Top of Given records
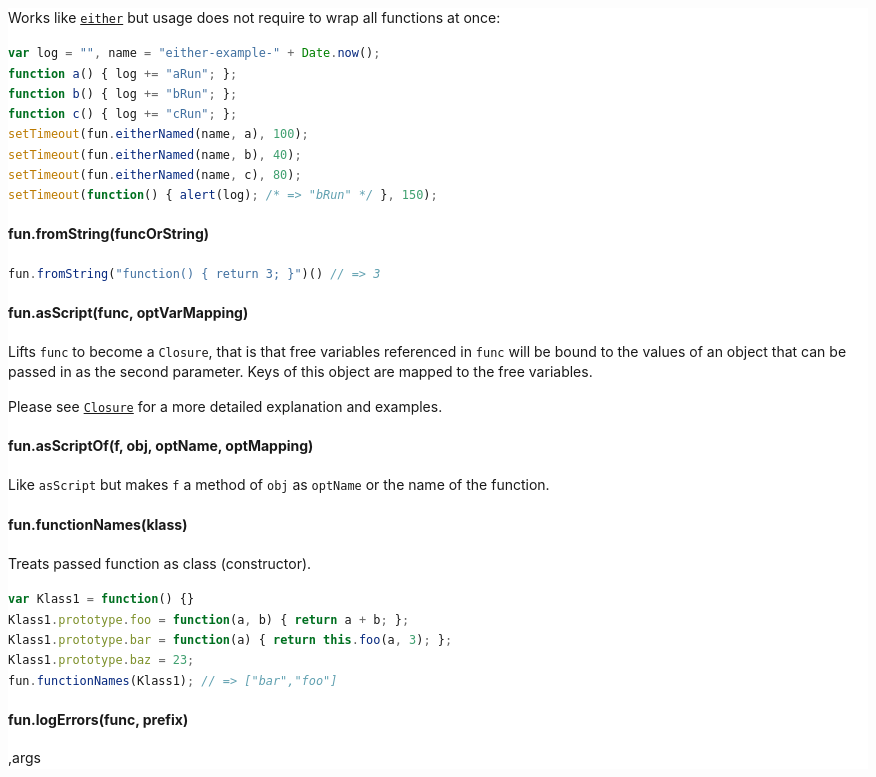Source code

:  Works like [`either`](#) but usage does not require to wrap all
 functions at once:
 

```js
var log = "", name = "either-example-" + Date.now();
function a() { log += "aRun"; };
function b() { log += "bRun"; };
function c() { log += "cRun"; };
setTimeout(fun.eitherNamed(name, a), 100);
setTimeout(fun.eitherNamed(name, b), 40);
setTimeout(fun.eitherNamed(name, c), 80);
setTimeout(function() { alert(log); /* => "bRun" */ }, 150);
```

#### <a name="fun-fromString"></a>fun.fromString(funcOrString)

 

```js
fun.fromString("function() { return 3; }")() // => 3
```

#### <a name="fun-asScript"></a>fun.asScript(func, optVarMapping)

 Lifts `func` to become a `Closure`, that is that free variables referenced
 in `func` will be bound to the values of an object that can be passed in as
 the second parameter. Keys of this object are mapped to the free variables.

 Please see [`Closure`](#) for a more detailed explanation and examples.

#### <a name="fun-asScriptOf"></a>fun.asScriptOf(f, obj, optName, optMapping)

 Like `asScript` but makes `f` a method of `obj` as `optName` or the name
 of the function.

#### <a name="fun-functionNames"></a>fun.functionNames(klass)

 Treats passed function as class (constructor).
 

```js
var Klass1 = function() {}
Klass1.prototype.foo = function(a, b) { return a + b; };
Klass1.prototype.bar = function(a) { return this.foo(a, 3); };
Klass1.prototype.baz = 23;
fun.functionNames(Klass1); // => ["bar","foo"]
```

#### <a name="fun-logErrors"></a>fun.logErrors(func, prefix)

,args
Bottom of Given records
Each line in the data where the string "setTimeout" occurs should be identified and copied.

setTimeout(fun.eitherNamed(name, a), 100);
setTimeout(fun.eitherNamed(name, b), 40);
setTimeout(fun.eitherNamed(name, c), 80);
setTimeout(function() { alert(log); /* => "bRun" */ }, 150);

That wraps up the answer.